Express the text lines from all of the records below as a Markdown table with two columns, Number and Text, giving each line its own numbered row and skipping blank lines. Leave the pictures out of the answer.

....

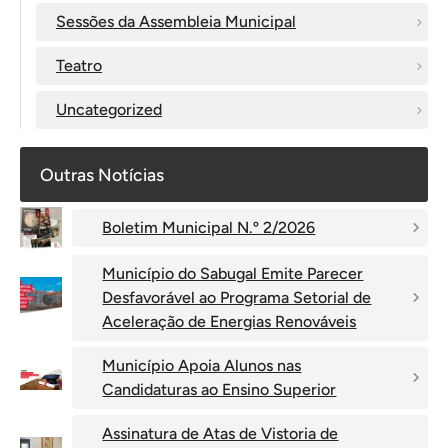
Sessões da Assembleia Municipal
Teatro
Uncategorized
Outras Notícias
Boletim Municipal N.º 2/2026
Município do Sabugal Emite Parecer
Desfavorável ao Programa Setorial de
Aceleração de Energias Renováveis
Município Apoia Alunos nas
Candidaturas ao Ensino Superior
Assinatura de Atas de Vistoria de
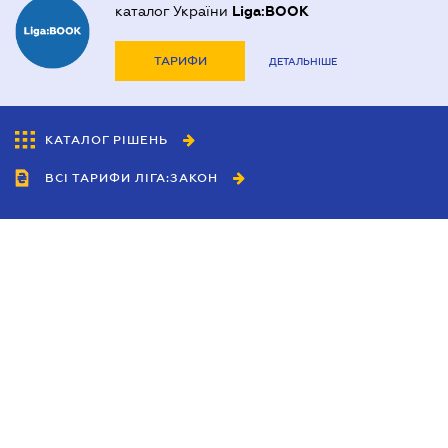
каталог України
Liga:BOOK
ТАРИФИ
ДЕТАЛЬНІШЕ
КАТАЛОГ РІШЕНЬ
ВСІ ТАРИФИ ЛІГА:ЗАКОН
Співробітництво
Агенти
Дилери
Політика конфіденційності
Умови використання сайту
Реклама
Блог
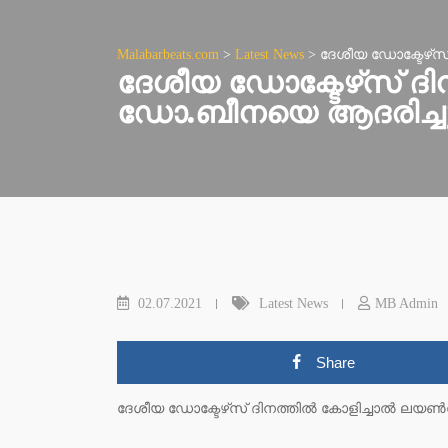
Malabarbeats.com
>
Latest News
>
ദേശീയ ഡോക്ടേഴ്‌
ദേശീയ ഡോക്ടേഴ്‌സ് 
ഡോ.ബീനയെ ആദരിച്ച
02.07.2021
Latest News
MB Admin
Share
ദേശീയ ഡോക്ടേഴ്‌സ് ദിനത്തിൽ കോളിച്ചാൽ ലയ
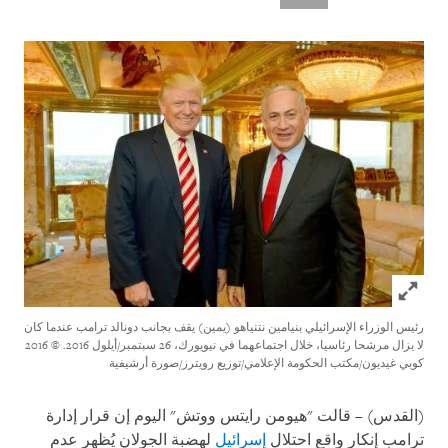
Click to expand Image
رئيس الوزراء الإسرائيلي بنيامين نتنياهو (يمين) يقف بجانب دونالد ترامب عندما كان
لا يزال مرشحا رئاسيا، خلال اجتماعهما في نيويورك، 26 سبتمبر/أيلول 2016.
© 2016
كوبي غيديون/مكتب الحكومة الإعلامي/توزيع رويترز/صورة أرشيفية
(القدس) – قالت "هيومن رايتس ووتش" اليوم إن قرار إدارة
ترامب إنكار واقع احتلال
إسرائيل
لهضبة الجولان يُظهر عدم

....

Exercise solution:
| Number | Text |
|---|---|
| 1 | Sessões da Assembleia Municipal |
| 2 | Teatro |
| 3 | Uncategorized |
| 4 | Outras Notícias |
| 5 | Boletim Municipal N.º 2/2026 |
| 6 | Município do Sabugal Emite Parecer |
| 7 | Desfavorável ao Programa Setorial de |
| 8 | Aceleração de Energias Renováveis |
| 9 | Município Apoia Alunos nas |
| 10 | Candidaturas ao Ensino Superior |
| 11 | Assinatura de Atas de Vistoria de |
| 12 | каталог України |
| 13 | Liga:BOOK |
| 14 | ТАРИФИ |
| 15 | ДЕТАЛЬНІШЕ |
| 16 | КАТАЛОГ РІШЕНЬ |
| 17 | ВСІ ТАРИФИ ЛІГА:ЗАКОН |
| 18 | Співробітництво |
| 19 | Агенти |
| 20 | Дилери |
| 21 | Політика конфіденційності |
| 22 | Умови використання сайту |
| 23 | Реклама |
| 24 | Блог |
| 25 | Malabarbeats.com |
| 26 | > |
| 27 | Latest News |
| 28 | > |
| 29 | ദേശീയ ഡോക്ടേഴ്‌ |
| 30 | ദേശീയ ഡോക്ടേഴ്‌സ്  |
| 31 | ഡോ.ബീനയെ ആദരിച്ച |
| 32 | 02.07.2021 |
| 33 | Latest News |
| 34 | MB Admin |
| 35 | Share |
| 36 | ദേശീയ ഡോക്ടേഴ്‌സ് ദിനത്തിൽ കോളിച്ചാൽ ലയ |
| 37 | Click to expand Image |
| 38 | رئيس الوزراء الإسرائيلي بنيامين نتنياهو (يمين) يقف بجانب دونالد ترامب عندما كان |
| 39 | لا يزال مرشحا رئاسيا، خلال اجتماعهما في نيويورك، 26 سبتمبر/أيلول 2016. |
| 40 | © 2016 |
| 41 | كوبي غيديون/مكتب الحكومة الإعلامي/توزيع رويترز/صورة أرشيفية |
| 42 | (القدس) – قالت "هيومن رايتس ووتش" اليوم إن قرار إدارة |
| 43 | ترامب إنكار واقع احتلال |
| 44 | إسرائيل |
| 45 | لهضبة الجولان يُظهر عدم |